Eppure, capelli irsuti, e orribili, spettano prevalentemente a demoni e dannati, nonché alla personificazione dei vizi. In Santa Maria in Silvis a Pisogne, ancora Giovan Pietro da Cemmo affresca un gruppo di risorti con crani spogli, teste da cui spuntano radi peli e poi teste compiute ornate da belle chiome, come fasi di una progressiva ricomposizione e ritrovata dignità dei corpi .
Quindi vengono i gesti: disciogliersi o raccogliersi i capelli sono azioni che si associano rispettivamente al tema del dolore, quasi “urlo visivo”, e della compostezza, della disperazione o della fiducia, del lutto o della serenità.
Che dire poi del taglio dei capelli? Nel maschio assunse sempre valore altamente simbolico, ma oscillante tra l’ignominia e la gloria; così la tonsura, che disconosceva un erede al trono, oppure, cristianamente, sanciva un percorso di fede in un ordine monastico.
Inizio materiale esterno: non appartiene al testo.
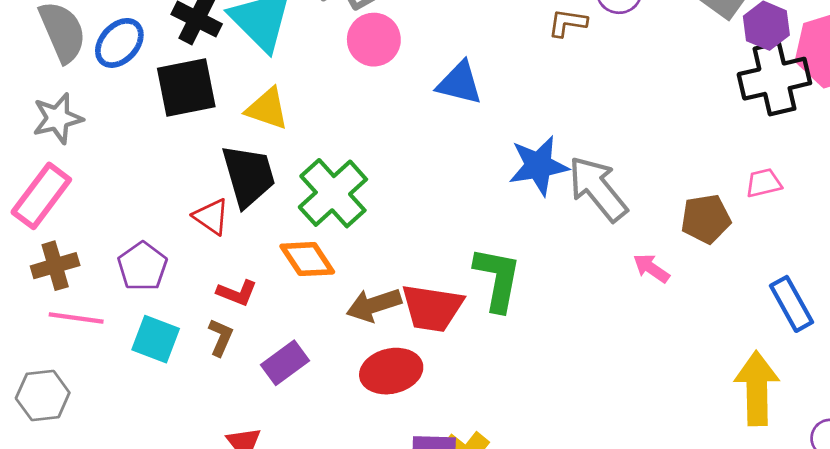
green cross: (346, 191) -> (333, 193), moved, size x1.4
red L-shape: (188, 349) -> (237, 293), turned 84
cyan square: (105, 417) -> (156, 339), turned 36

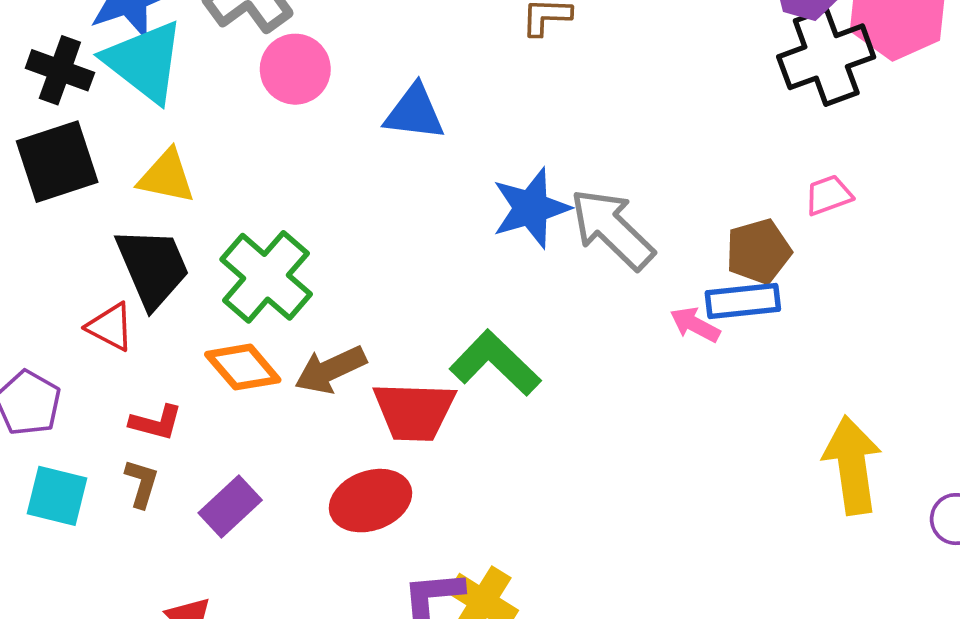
green L-shape: (497, 279) -> (495, 363), turned -50
blue rectangle: (791, 304) -> (743, 301), moved, turned -60
brown arrow: (374, 305) -> (330, 370), moved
Tra le donne, la scelta di tagliarsi i capelli come un maschio volle talvolta indicare l’adesione a valori virili, la rivendicazione d’indipendenza, la volontà di emancipazione dagli stereotipi del ruolo di moglie e madre; ma anche per loro, se non è una libera scelta, è senz’altro meccanismo di umiliazione.
Accapigliarsi e azzuffarsi, poi, sono modalità che prevedono un ruolo fondamentale della capigliatura: afferrata, strattonata, strappata, per gli uomini come per le donne, in caso di feroci torture e supplizi (si veda la sorte di Santa Giulia, come dipinta da Floriano Ferramola in Santa Maria in Solario a Brescia (1520): appesa per i capelli per subire poi lo strazio dei seni).
E comunque la violenza di genere a danno delle donne vide sempre nella presa per i capelli uno strumento formidabile.
Il percorso di questo accurato studio, che attraversa il medioevo, non senza rimandi ad altre epoche, si chiude inaspettatamente su alcuni riferimenti all’arte contemporanea, che utilizza i capelli in alcune performance o installazioni: quelle di Mona Hatoum nel suo Traffic (2005), dove i capelli legano valigie di migranti, o di Mandana Moghaddam, con le lunghe trecce che reggono un blocco di cemento in Chelgis II (2005), espressione della forza delle donne.
Nella conclusione Zallot ci ricorda che “le donne medievali donavano all’amato una ciocca dei propri [capelli] (…).Oggi altre donne ne offrono il taglio alle sfortunate che li hanno perduti per malattia o per curarla, rendendo accessibili le (altrimenti costose) parrucche a coloro che non potrebbero acquistarle” .
Una bella pagina di Storia, questa, non per nulla al femminile.